In late October I had the opportunity to attend The Market Research Event in Nashville, a meeting of over 1500 global industry researchers, including both those working as brand strategists from within a company and those partnering with brands to provide external support and guidance. After three full days of engaging breakout sessions and keynote addresses, and one and a half notebooks worth of insights, I returned to the office with four trends that remain top of mind, several weeks after leaving Nashville.
Trend Four: Think outside the box
While many of the sessions at The Market Research Event highlighted case studies of successful brand strategies, partnerships, and the use of new research methods, the keynote speakers took the conference to another level by pushing the audience to “think outside the box,” both as market researchers and as consumers. Each expert brought a different perspective to the table, but all reinforced the idea that unconventional approaches and new ways of thinking will best position market researchers. In my opinion, some of the best “think outside the box” strategies shared at the conference include the following:
- Use video games to solve real world problems While many picture a couch potato “gamer” glued to their television or computer day and night, with controller in hand, author Jane McGonigal turned this stereotype on its head, sharing fascinating ways in which video games are being used by government organizations, doctors, scientists, and many other groups to tackle real world problems. One of the most memorable was the highly-effective use of a cancer-fighting video game to help children with leukaemia remember to take their chemotherapy medication every day. Another is the game “Fold It” which allows over 50,000 online gamers to contribute to scientific research from the comfort of their home.
- Recognize that the nature of “selling” has fundamentally changed In a world where customers have access to just as much, if not more, information about the products and services they are buying than the salespeople who are trying to persuade them, the dynamic between buyers and sellers has permanently shifted. Author Dan Pink argued that, because salespeople are no longer being relied on to provide all product information and pricing options, their approach must change accordingly, focusing more on finding common ground with a potential buyer, learning from failed sales opportunities (but not dwelling on them), and identifying the problems that customers did not even realize they had and helping to solve those problems.

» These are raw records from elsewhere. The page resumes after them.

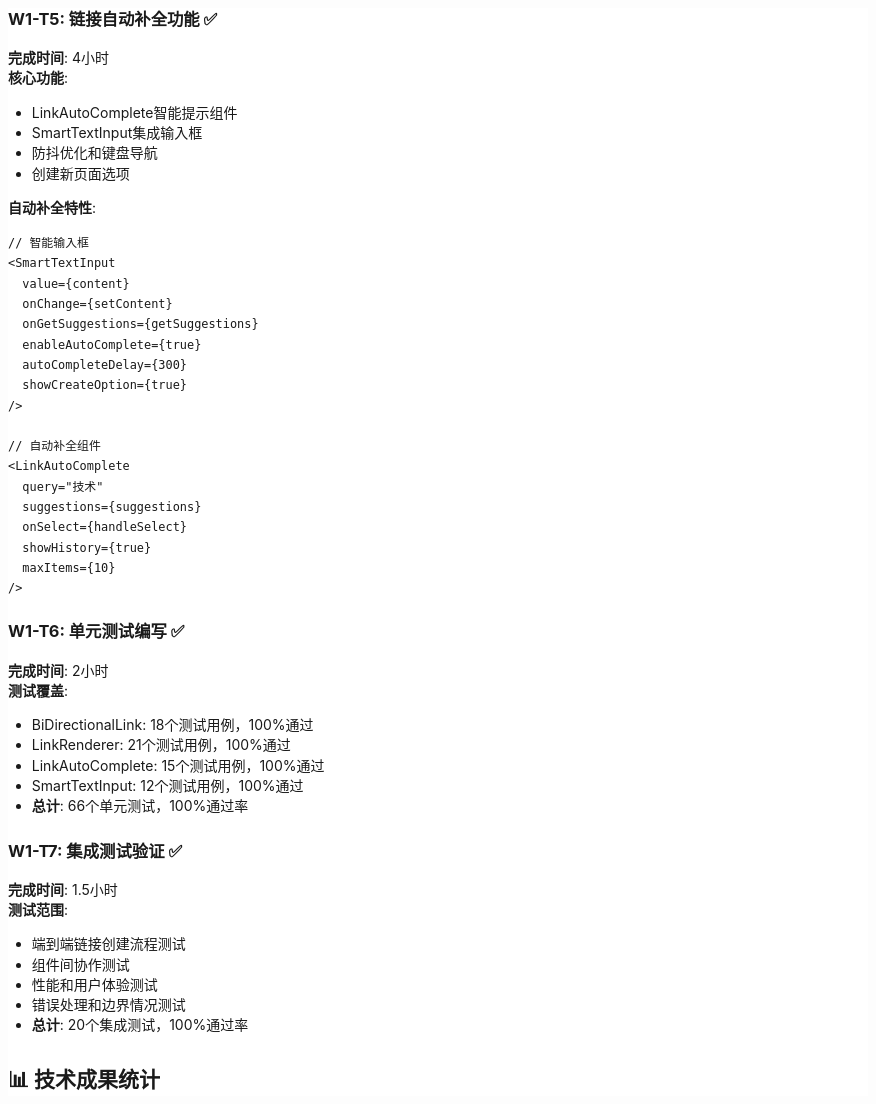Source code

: ### W1-T5: 链接自动补全功能 ✅
**完成时间**: 4小时  
**核心功能**:
- LinkAutoComplete智能提示组件
- SmartTextInput集成输入框
- 防抖优化和键盘导航
- 创建新页面选项

**自动补全特性**:
```tsx
// 智能输入框
<SmartTextInput
  value={content}
  onChange={setContent}
  onGetSuggestions={getSuggestions}
  enableAutoComplete={true}
  autoCompleteDelay={300}
  showCreateOption={true}
/>

// 自动补全组件
<LinkAutoComplete
  query="技术"
  suggestions={suggestions}
  onSelect={handleSelect}
  showHistory={true}
  maxItems={10}
/>
```

### W1-T6: 单元测试编写 ✅
**完成时间**: 2小时  
**测试覆盖**:
- BiDirectionalLink: 18个测试用例，100%通过
- LinkRenderer: 21个测试用例，100%通过
- LinkAutoComplete: 15个测试用例，100%通过
- SmartTextInput: 12个测试用例，100%通过
- **总计**: 66个单元测试，100%通过率

### W1-T7: 集成测试验证 ✅
**完成时间**: 1.5小时  
**测试范围**:
- 端到端链接创建流程测试
- 组件间协作测试
- 性能和用户体验测试
- 错误处理和边界情况测试
- **总计**: 20个集成测试，100%通过率

## 📊 技术成果统计
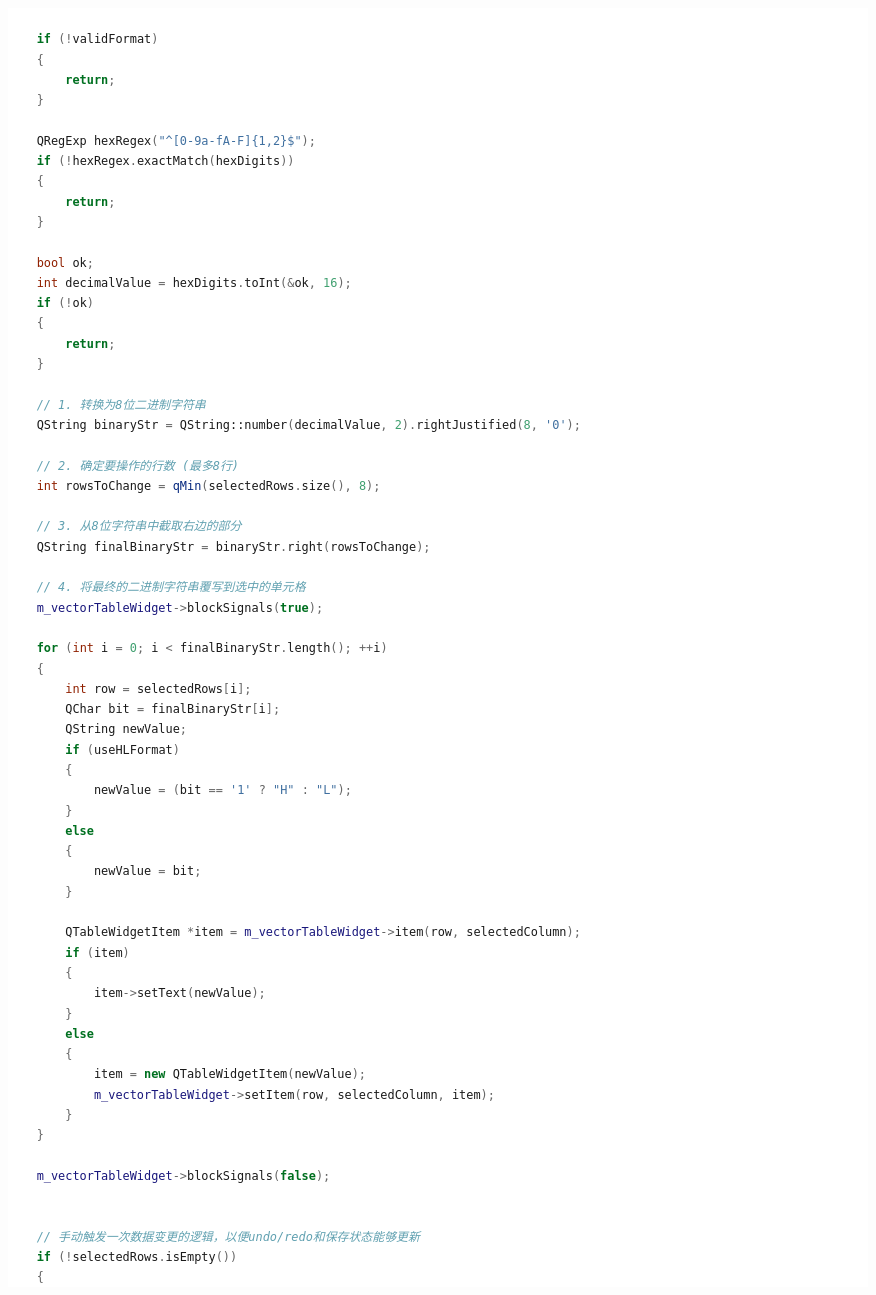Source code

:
 ```cpp

    if (!validFormat)
    {
        return;
    }

    QRegExp hexRegex("^[0-9a-fA-F]{1,2}$");
    if (!hexRegex.exactMatch(hexDigits))
    {
        return;
    }

    bool ok;
    int decimalValue = hexDigits.toInt(&ok, 16);
    if (!ok)
    {
        return;
    }

    // 1. 转换为8位二进制字符串
    QString binaryStr = QString::number(decimalValue, 2).rightJustified(8, '0');

    // 2. 确定要操作的行数 (最多8行)
    int rowsToChange = qMin(selectedRows.size(), 8);

    // 3. 从8位字符串中截取右边的部分
    QString finalBinaryStr = binaryStr.right(rowsToChange);

    // 4. 将最终的二进制字符串覆写到选中的单元格
    m_vectorTableWidget->blockSignals(true);

    for (int i = 0; i < finalBinaryStr.length(); ++i)
    {
        int row = selectedRows[i];
        QChar bit = finalBinaryStr[i];
        QString newValue;
        if (useHLFormat)
        {
            newValue = (bit == '1' ? "H" : "L");
        }
        else
        {
            newValue = bit;
        }

        QTableWidgetItem *item = m_vectorTableWidget->item(row, selectedColumn);
        if (item)
        {
            item->setText(newValue);
        }
        else
        {
            item = new QTableWidgetItem(newValue);
            m_vectorTableWidget->setItem(row, selectedColumn, item);
        }
    }

    m_vectorTableWidget->blockSignals(false);


    // 手动触发一次数据变更的逻辑，以便undo/redo和保存状态能够更新
    if (!selectedRows.isEmpty())
    {
```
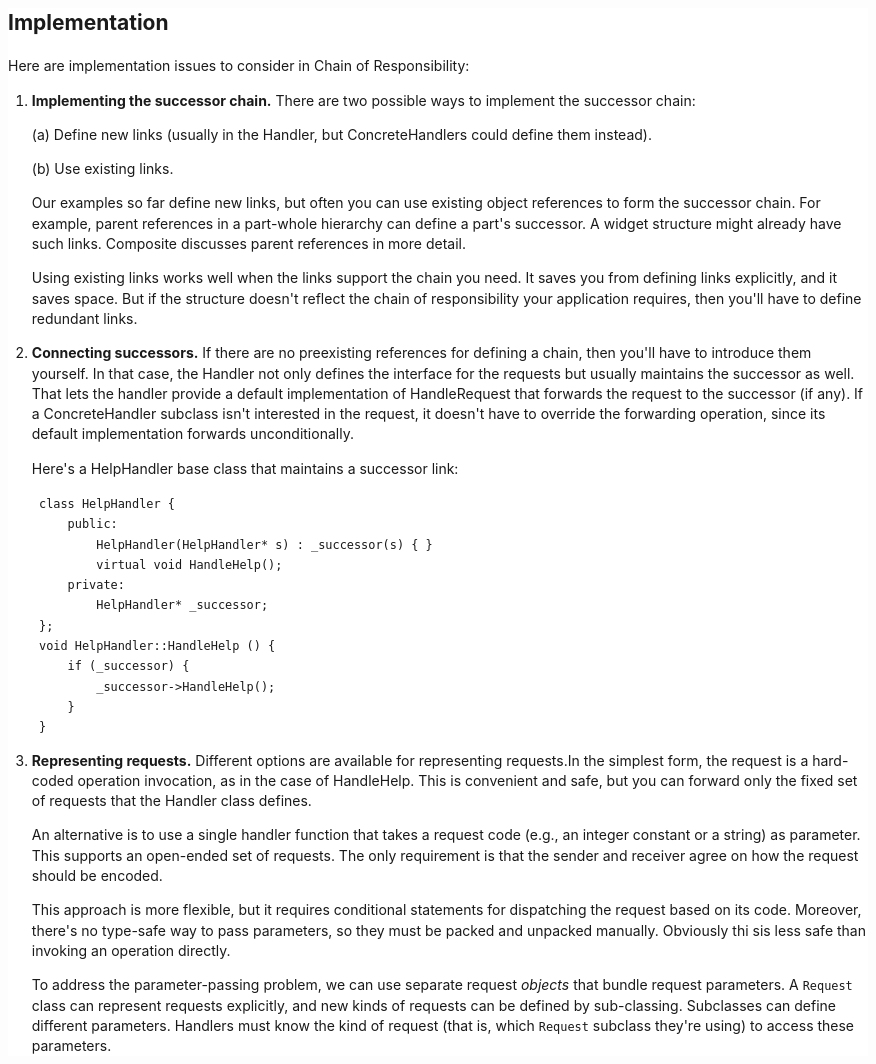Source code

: ## Implementation
Here are implementation issues to consider in Chain of Responsibility:
1. **Implementing the successor chain.** There are two possible ways to implement the successor chain:

    (a) Define new links (usually in the Handler, but ConcreteHandlers could define them instead).

    (b) Use existing links.

    Our examples so far define new links, but often you can use existing object references to form the successor chain. For example, parent references in a part-whole hierarchy can define a part's successor. A widget structure might already have such links. Composite discusses parent references in more detail.

    Using existing links works well when the links support the chain you need. It saves you from defining links explicitly, and it saves space. But if the structure doesn't reflect the chain of responsibility your application requires, then you'll have to define redundant links.
2. **Connecting successors.** If there are no preexisting references for defining a chain, then you'll have to introduce them yourself. In that case, the Handler not only defines the interface for the requests but usually maintains the successor as well. That lets the handler provide a default implementation of HandleRequest that forwards the request to the successor (if any). If a ConcreteHandler subclass isn't interested in the request, it doesn't have to override the forwarding operation, since its default implementation forwards unconditionally.

    Here's a HelpHandler base class that maintains a successor link:

        class HelpHandler {
            public:
                HelpHandler(HelpHandler* s) : _successor(s) { }
                virtual void HandleHelp();
            private:
                HelpHandler* _successor;
        };
        void HelpHandler::HandleHelp () {
            if (_successor) {
                _successor->HandleHelp();
            }
        }
3. **Representing requests.** Different options are available for representing requests.In the simplest form, the request is a hard-coded operation invocation, as in the case of HandleHelp. This is convenient and safe, but you can forward only the fixed set of requests that the Handler class defines.

    An alternative is to use a single handler function that takes a request code (e.g., an integer constant or a string) as parameter. This supports an open-ended set of requests. The only requirement is that the sender and receiver agree on how the request should be encoded.

    This approach is more flexible, but it requires conditional statements for dispatching the request based on its code. Moreover, there's no type-safe way to pass parameters, so they must be packed and unpacked manually. Obviously thi sis less safe than invoking an operation directly.

    To address the parameter-passing problem, we can use separate request *objects* that bundle request parameters. A ```Request``` class can represent requests explicitly, and new kinds of requests can be defined by sub-classing. Subclasses can define different parameters. Handlers must know the kind of request (that is, which ```Request``` subclass they're using) to access these parameters.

- Gain perspectives on the future from “little kids and aliens” We often turn to experts when looking for predictions about the future, whether economists asked to give their thoughts on where the market is headed or political analysts asked about an upcoming election. However, many times those without any previous knowledge or preconceived notions can give fresh and, often accurate, perspectives on where the world is heading. In the case of keynote Jared Wiener, we are asked to look at the world through the fresh eyes of “little kids or aliens,” in order to predict new trends.

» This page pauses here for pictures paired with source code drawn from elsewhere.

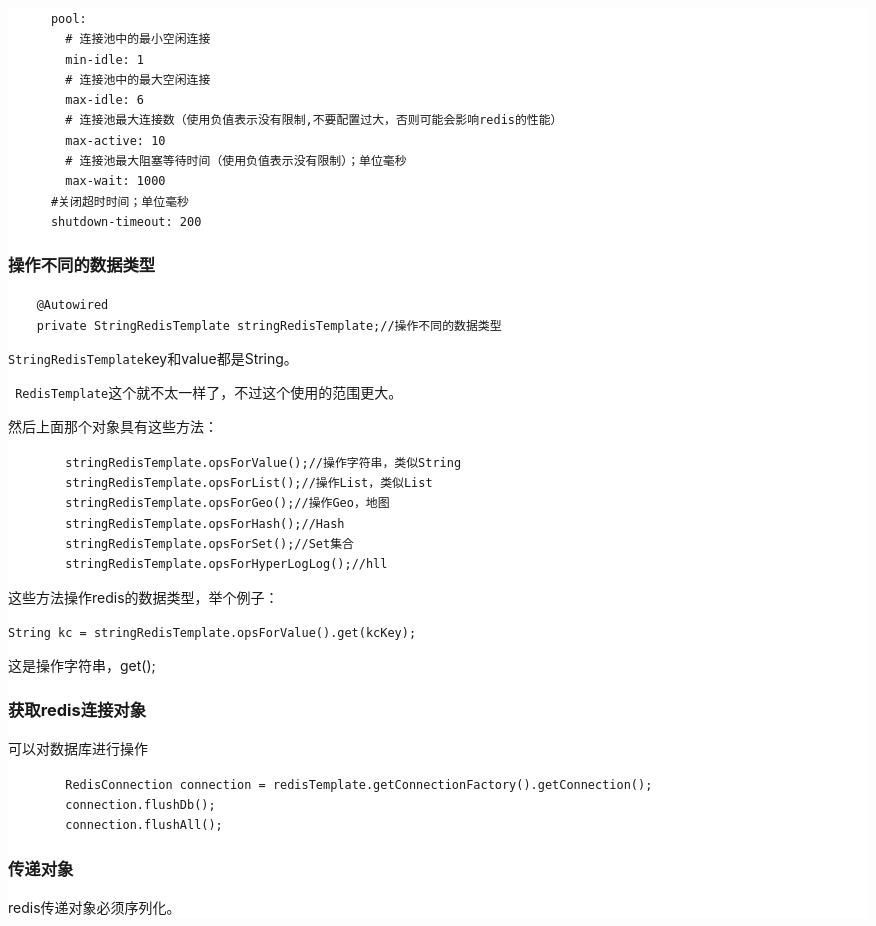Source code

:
 ```
      pool:
        # 连接池中的最小空闲连接
        min-idle: 1
        # 连接池中的最大空闲连接
        max-idle: 6
        # 连接池最大连接数（使用负值表示没有限制,不要配置过大，否则可能会影响redis的性能）
        max-active: 10
        # 连接池最大阻塞等待时间（使用负值表示没有限制）；单位毫秒
        max-wait: 1000
      #关闭超时时间；单位毫秒
      shutdown-timeout: 200
```

### 操作不同的数据类型

```
    @Autowired
    private StringRedisTemplate stringRedisTemplate;//操作不同的数据类型
```

`StringRedisTemplate`key和value都是String。

` RedisTemplate`这个就不太一样了，不过这个使用的范围更大。

然后上面那个对象具有这些方法：

```
        stringRedisTemplate.opsForValue();//操作字符串，类似String
        stringRedisTemplate.opsForList();//操作List，类似List
        stringRedisTemplate.opsForGeo();//操作Geo，地图
        stringRedisTemplate.opsForHash();//Hash
        stringRedisTemplate.opsForSet();//Set集合
        stringRedisTemplate.opsForHyperLogLog();//hll
```

这些方法操作redis的数据类型，举个例子：

```
String kc = stringRedisTemplate.opsForValue().get(kcKey);
```

这是操作字符串，get();

### 获取redis连接对象

可以对数据库进行操作

```
        RedisConnection connection = redisTemplate.getConnectionFactory().getConnection();
        connection.flushDb();
        connection.flushAll();
```

### 传递对象

redis传递对象必须序列化。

- Find where you are on the “inverted U-shaped curve” and act accordingly “You can have too much of a good thing.” “Less is more.” “Everything in moderation.” In the final keynote address of the conference, author Malcolm Gladwell (and his quite fantastic hair) took these sentiments a step further by arguing that, in every part of life, we are on what he terms to be an “inverted, U-shaped curve.” Continued action on the left-hand side of the curve will improve results, continued action in the middle of the curve will have no effect on results, and continued action on the right-hand side of the curve will make things worse. Gladwell applied this curve to several topics, including class size in school (smaller is not always better), prison sentences for crimes (more years in jail does not always mean less crime), and R&D funding (more money does not always lead to better products). Before taking action, whether in parenting, at work, or even when enjoying wine, Gladwell encourages us to first evaluate where we are on the curve – is “more” still a good thing or will it have a detrimental effect?